Wednesday, September 21, 2016

Education – Blair’s poisonous legacy

Can you name the Shadow Secretary for Education? No? Not a single person I’ve asked can and some of those are teachers, some even staunch Labour supporters. How has it come to this?
The answer is to be found in Tom Bower’s excellent book on Tony Blair - Broken Vows. It’s brilliant. Forget Chilcot – this book reveals so much more about Blair and why Labour Party commentators feel as though they’re watching a slow-motion implosion. Prior to this, Polly Toynbee wrote a critique of the Blair years, The Verdict, its successes and failures. It was good book, a balanced summary. What it also revealed was that most of the failures were either Blair’s own idiosyncratic beliefs or his undoubted ability to persuade, pick and promote people who reflected those personal beliefs. Much of the rest was actually quite good.
This was certainly true of his now obviously flawed forays into Iraq but it is even more obvious in his legacy in education – basically a neo-liberal policy that opened the door for diversification of schools, faith schools, obsession with testing, their separation from state control, doomed pilots and projects (truancy, literacy, numeracy), ILAs, the introduction of fees in Higher education and the continued destruction of vocational learning. For these wondrously wrong-headed moves, we have Blair, and Blair only, to thank.
Remember the painfully shy Estelle Morris, who at least had the good grace to resign when she could no longer take Blair’s diktats? Remember Charles Clark with his white heat of technology initiative – eh… whiteboards? Remember Ruth Kelly and ILAs (Individual Learning Accounts)  – which collapsed under the weight of massive fraud? Brown hated the idea and it became a Blair project that existed only to stymie his rival. Remember David Bell who warned Blair about the divisive and odd idea that faith schools reflected diversity, when all they did was divide? Truancy projects that failed miserably. Literacy and numeracy initiatives where huge sums were spent with little or no impact.
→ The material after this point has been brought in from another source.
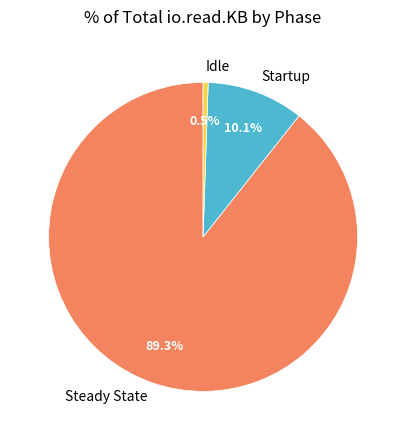

Is there a majority slice in this chart?

Yes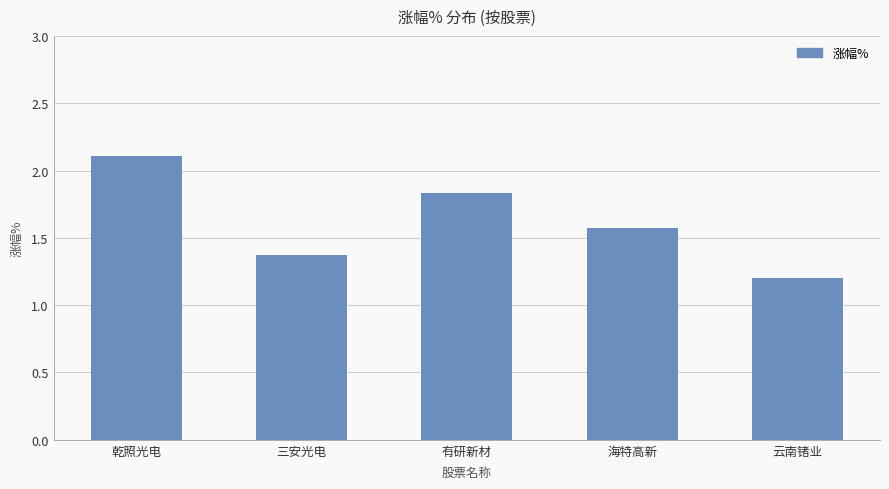

The value at 海特高新 is 1.0. True or false?

False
The mantra was ‘choice’. If only we gave everyone more choice, which simply opened up a market for education where the sharp elbows of the middle classes went to work, as they always do, with a ferocious elbowing aside of the people who needed help the most. This has, in the end, led to from free schools to academies and now t the resurrection of the Grammar School nonsense. None of this would have happened without Blair.
More recently we had Tristram Hunt, a hapless a shadow Education Secretary, who simply reflected what Blair had initiated and went along with what Gove had completed. Ignoring the working class needs on vocational education, despite the fact that the majority of kids do not go to University, he was clueless. Two elections lost and a working class vote that has been betrayed by ignoring their plight.
How did we come to a position where a Conservative government has had more progressive policies on vocational learning than Labour, namely, the apprenticeship levy? Labour stood by while progressive policies, in Conservative manifestos trumped them.
The Blair legacy was an army of technocrats who confused student politics and bookish views with the real world. They were hired, groomed and selected, with a tremendous sense of entitlement. This went on and on with the idea that having NGO experience on your CV meant you had been in the middle of the class war. No – it largely meant a comfortable sojourn and almost no contact with typical, Labour constituents. I saw this in my own constituency, where a good, local MP, with a healthy majority retired, only to be replaced with two candidates who were ‘selected’ not so much for the abilities, as their CV. They lost – badly. This Blair legacy has lost Labour the last two elections. The empirical evidence is now clear. First, in Scotland, Labour has already imploded, as other, fresher politicians land-grabbed. Even the leader of the Scottish Conservative Party demands more respect. Second, Labour lost the last two elections, which clearly shows a long-term rot. Third, Brexit proved that Labour had now officially disengaged from their traditional voters and working class concerns. This all adds up to an existential threat, as Labour fractures down the middle, slogging it out over footnote issues such as anti-semitism and rule-book changes, while the world around them ignores their petty domestic disputes.
I’m no Corbyn fan and O’Connel is a liability but Corbyn’s education policies are quite good, with a core idea being a NES (National Education Service) like the NHS. What I’d like to see is a move towards all schools being secular, drop charitable status for fee-paying schools, force HE to cut costs rather than raising fees and a massive push on apprenticeships.
PS

Her name, by the way, is Angela Raynor, a more invisible and lightweight Shadow Education Secretary is hard to imagine.